| Instructions to follow |
Give the entries again, exactly as they stand.

(Saved entries)
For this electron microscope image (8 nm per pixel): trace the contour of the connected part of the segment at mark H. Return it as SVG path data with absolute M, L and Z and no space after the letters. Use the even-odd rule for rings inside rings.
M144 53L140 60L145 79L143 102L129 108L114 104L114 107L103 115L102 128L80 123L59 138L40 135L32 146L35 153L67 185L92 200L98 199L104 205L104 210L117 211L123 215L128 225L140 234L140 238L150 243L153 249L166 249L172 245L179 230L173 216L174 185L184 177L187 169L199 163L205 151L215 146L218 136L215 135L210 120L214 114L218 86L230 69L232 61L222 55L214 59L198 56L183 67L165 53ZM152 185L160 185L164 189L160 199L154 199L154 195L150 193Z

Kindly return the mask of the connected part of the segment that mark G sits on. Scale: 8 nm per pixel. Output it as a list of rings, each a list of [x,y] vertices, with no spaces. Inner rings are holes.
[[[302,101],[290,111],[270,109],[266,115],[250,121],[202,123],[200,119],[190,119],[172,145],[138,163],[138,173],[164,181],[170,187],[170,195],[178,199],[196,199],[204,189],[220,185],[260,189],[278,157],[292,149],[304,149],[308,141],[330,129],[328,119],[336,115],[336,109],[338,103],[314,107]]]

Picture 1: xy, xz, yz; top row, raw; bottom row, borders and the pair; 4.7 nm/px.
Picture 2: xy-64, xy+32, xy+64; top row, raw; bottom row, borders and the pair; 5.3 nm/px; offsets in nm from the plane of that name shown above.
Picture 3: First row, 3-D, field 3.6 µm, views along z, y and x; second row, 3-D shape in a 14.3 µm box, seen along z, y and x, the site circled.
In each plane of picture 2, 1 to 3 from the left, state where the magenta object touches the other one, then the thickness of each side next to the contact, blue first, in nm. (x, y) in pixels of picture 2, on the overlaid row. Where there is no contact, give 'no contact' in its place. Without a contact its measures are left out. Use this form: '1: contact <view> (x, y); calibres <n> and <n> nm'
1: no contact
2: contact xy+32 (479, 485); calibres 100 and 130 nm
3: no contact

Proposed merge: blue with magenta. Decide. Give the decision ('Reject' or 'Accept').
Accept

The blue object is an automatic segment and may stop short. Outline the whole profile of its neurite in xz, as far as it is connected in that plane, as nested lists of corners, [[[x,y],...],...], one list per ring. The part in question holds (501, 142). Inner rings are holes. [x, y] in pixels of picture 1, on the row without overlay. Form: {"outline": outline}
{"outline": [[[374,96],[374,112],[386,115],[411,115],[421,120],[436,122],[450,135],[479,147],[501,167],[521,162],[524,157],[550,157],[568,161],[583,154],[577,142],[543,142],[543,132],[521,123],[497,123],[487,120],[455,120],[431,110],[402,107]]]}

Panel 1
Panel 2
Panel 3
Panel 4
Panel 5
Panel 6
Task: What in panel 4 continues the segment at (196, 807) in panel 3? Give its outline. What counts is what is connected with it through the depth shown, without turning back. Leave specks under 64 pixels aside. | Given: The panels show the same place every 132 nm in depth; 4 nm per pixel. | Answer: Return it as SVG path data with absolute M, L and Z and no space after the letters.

| Reply to the exercise |
For this electron microscope image (8 nm per pixel): trace the contour of the connected part of the segment at mark H. Return it as SVG path data with absolute M, L and Z and no space after the letters. Use the even-odd rule for rings inside rings.
M144 53L140 60L145 79L143 102L129 108L114 104L114 107L103 115L102 128L80 123L59 138L40 135L32 146L35 153L67 185L92 200L98 199L104 205L104 210L117 211L123 215L128 225L140 234L140 238L150 243L153 249L166 249L172 245L179 230L173 216L174 185L184 177L187 169L199 163L205 151L215 146L218 136L215 135L210 120L214 114L218 86L230 69L232 61L222 55L214 59L198 56L183 67L165 53ZM152 185L160 185L164 189L160 199L154 199L154 195L150 193Z

Kindly return the mask of the connected part of the segment that mark G sits on. Scale: 8 nm per pixel. Output it as a list of rings, each a list of [x,y] vertices, with no spaces. Inner rings are holes.
[[[302,101],[290,111],[270,109],[266,115],[250,121],[202,123],[200,119],[190,119],[172,145],[138,163],[138,173],[164,181],[170,187],[170,195],[178,199],[196,199],[204,189],[220,185],[260,189],[278,157],[292,149],[304,149],[308,141],[330,129],[328,119],[336,115],[336,109],[338,103],[314,107]]]

Picture 1: xy, xz, yz; top row, raw; bottom row, borders and the pair; 4.7 nm/px.
Picture 2: xy-64, xy+32, xy+64; top row, raw; bottom row, borders and the pair; 5.3 nm/px; offsets in nm from the plane of that name shown above.
Picture 3: First row, 3-D, field 3.6 µm, views along z, y and x; second row, 3-D shape in a 14.3 µm box, seen along z, y and x, the site circled.
In each plane of picture 2, 1 to 3 from the left, state where the magenta object touches the other one, then the thickness of each side next to the contact, blue first, in nm. (x, y) in pixels of picture 2, on the overlaid row. Where there is no contact, give 'no contact' in its place. Without a contact its measures are left out. Use this form: '1: contact <view> (x, y); calibres <n> and <n> nm'
1: no contact
2: contact xy+32 (479, 485); calibres 100 and 130 nm
3: no contact

Proposed merge: blue with magenta. Decide. Give the decision ('Reject' or 'Accept').
Accept

The blue object is an automatic segment and may stop short. Outline the whole profile of its neurite in xz, as far as it is connected in that plane, as nested lists of corners, [[[x,y],...],...], one list per ring. The part in question holds (501, 142). Inner rings are holes. [x, y] in pixels of picture 1, on the row without overlay. Form: {"outline": outline}
{"outline": [[[374,96],[374,112],[386,115],[411,115],[421,120],[436,122],[450,135],[479,147],[501,167],[521,162],[524,157],[550,157],[568,161],[583,154],[577,142],[543,142],[543,132],[521,123],[497,123],[487,120],[455,120],[431,110],[402,107]]]}

Panel 1
Panel 2
Panel 3
Panel 4
Panel 5
Panel 6
Task: What in panel 4 continues the segment at (196, 807) in panel 3? Give its outline. What counts is what is connected with it through the depth shown, without turning back. Leave specks under 64 pixels aside. | Given: The panels show the same place every 132 nm in depth; 4 nm per pixel. | Answer: Return it as SVG path data with absolute M, L and Z and no space after the letters.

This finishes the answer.